▶ [ASSIGNMENT] For this exercise, return exactly the lines of the material below that begin at the one with "For every layout" and stop after the one with "Page size: 1241x1754.".

========

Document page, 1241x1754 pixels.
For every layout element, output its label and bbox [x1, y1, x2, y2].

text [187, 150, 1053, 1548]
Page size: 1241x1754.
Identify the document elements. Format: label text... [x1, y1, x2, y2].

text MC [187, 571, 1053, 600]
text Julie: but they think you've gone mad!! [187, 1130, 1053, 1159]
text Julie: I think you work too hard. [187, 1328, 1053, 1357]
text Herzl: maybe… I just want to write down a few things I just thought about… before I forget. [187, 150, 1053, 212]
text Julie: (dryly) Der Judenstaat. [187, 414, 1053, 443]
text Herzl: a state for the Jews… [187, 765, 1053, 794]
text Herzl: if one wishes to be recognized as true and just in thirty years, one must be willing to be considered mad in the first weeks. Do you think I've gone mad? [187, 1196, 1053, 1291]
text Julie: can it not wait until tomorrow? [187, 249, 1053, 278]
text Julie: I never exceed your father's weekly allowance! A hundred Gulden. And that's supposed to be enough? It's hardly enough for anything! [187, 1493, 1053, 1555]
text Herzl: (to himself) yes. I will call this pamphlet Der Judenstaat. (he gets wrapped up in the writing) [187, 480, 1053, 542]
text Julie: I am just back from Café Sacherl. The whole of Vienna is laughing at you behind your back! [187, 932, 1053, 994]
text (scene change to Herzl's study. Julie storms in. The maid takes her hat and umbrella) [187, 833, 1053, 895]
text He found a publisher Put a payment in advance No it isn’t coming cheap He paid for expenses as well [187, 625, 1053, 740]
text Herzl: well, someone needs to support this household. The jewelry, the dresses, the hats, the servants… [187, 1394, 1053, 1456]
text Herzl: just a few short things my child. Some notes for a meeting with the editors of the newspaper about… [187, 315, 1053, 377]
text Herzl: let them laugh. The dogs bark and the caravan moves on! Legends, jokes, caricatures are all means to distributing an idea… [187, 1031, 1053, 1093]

========

▶ [EXERCISE RESULT]
For every layout element, output its label and bbox [x1, y1, x2, y2].

text [187, 150, 1053, 1548]
Page size: 1241x1754.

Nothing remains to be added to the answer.